The article told about the Russian government's desire to
reunite the remains of their last imperial family in one place—the czar,
czarina, and their five children. However, the mission was not without
roadblocks, namely the need to satisfy skeptics about the validity of all the
remains.
On September 23, 2015, Russian investigators exhumed the
body of Czar Nicholas Romanov II and his wife, Alexandra, as part of an
investigation into the family's death in 1918. It's part of the ongoing attempt
to confirm the remains really belong to Nicholas, Alexandra, and their
children. Some of the family's remains were tested in the early 1990s (the
early days of DNA testing) with the results being that the scientists were
pretty confident that it's really them. The remains exhumed at that time
included the czar, his wife, three of their children and several servants. Two
of the children, Alexei and Maria, were unaccounted for at that time. But…the
officials weren't able to convince the Russian Orthodox Church about the
authenticity of the remains.
The church officials have not come out with their exact
reasons for doubt.
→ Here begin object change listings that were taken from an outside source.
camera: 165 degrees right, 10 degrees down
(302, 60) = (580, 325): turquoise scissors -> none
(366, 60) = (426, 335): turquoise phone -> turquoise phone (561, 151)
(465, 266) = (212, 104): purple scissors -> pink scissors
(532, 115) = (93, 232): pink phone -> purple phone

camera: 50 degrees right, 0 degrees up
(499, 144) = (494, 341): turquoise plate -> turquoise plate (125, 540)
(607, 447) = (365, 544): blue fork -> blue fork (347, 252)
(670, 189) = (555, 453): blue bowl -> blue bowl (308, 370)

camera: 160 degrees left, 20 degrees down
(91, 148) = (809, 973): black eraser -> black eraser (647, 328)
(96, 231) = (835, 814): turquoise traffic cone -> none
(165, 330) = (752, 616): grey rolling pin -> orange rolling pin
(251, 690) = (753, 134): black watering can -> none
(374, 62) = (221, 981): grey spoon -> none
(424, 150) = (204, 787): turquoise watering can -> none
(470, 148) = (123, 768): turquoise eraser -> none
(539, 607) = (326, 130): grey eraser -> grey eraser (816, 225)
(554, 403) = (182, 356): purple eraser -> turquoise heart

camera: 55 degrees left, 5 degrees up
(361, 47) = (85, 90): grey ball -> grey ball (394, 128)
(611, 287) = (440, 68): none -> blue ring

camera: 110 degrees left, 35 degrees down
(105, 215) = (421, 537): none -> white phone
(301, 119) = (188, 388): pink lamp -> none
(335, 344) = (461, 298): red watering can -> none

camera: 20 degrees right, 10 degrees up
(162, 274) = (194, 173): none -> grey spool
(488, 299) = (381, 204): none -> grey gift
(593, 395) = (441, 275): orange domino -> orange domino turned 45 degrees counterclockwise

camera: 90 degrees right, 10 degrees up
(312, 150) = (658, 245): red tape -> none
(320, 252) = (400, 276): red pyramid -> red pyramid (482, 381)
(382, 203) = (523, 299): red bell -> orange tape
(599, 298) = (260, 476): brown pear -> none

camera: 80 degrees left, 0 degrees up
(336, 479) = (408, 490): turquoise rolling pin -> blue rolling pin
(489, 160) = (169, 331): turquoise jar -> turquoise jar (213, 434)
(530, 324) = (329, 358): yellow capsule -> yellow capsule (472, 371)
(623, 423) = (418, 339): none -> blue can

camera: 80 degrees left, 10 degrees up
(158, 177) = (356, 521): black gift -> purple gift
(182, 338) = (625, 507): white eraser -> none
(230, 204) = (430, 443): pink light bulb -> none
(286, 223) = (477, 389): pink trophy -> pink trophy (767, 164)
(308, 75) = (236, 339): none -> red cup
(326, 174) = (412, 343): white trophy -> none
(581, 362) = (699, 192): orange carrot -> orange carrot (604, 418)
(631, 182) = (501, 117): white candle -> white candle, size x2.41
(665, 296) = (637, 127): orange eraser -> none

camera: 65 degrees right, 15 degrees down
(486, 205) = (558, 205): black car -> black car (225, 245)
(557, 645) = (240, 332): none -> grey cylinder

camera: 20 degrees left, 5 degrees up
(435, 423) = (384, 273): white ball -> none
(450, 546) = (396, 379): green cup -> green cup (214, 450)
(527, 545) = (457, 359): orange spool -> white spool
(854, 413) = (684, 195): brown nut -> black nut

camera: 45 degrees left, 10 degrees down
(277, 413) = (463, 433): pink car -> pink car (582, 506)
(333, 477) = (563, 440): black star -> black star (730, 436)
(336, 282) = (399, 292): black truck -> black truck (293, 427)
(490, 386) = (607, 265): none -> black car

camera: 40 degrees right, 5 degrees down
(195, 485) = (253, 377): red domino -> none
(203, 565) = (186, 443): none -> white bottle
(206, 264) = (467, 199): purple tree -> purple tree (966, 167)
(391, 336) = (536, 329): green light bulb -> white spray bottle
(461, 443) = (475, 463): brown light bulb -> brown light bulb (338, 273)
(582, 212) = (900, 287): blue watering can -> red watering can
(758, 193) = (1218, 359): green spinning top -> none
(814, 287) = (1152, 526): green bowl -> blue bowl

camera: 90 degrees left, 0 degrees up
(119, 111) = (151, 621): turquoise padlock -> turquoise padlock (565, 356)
There had been some discussion about the Romanov family
having been canonized in 2000 which made the remains holy relics which required
a different way of treating them. In general, church leaders say they just
aren't convinced. The church's approval is important for bringing the family's
remains together.
The church did, somewhat reluctantly, allow the family's
remains to be interred in the Peter and Paul Cathedral in St. Petersburg where
most of Russia's other czars are buried. But the church still had not accepted
the family's identities in spite of the fact that several rounds of DNA testing
had occurred.
In 2007 another burial site was located containing the
remains of a young man and a young woman. More DNA testing confirmed they were
Alexei and Maria. Those remains, however, were left sitting on a shelf because
the Russian Orthodox Church balked at the idea of adding them to the family
tomb. The church says it believes the family's remains were destroyed and won't
change their position until they are 100 percent sure in spite of the DNA
confirmation.
In February 2016 the church once again blocked the reuniting
of the remains. Currently, the most prevalent explanation is that the church
hierarchy wants to avoid the decision because either choice would alienate key
factions. Rejecting the bones will anger some Orthodox adherents, particularly
those outside Russia, while accepting them will incense a conservative domestic
faction that believes the Soviet government somehow faked the original burial
at the time they died and those aren't the real remains of Czar Nicholas II and
his family.
And the entire effort remains in limbo.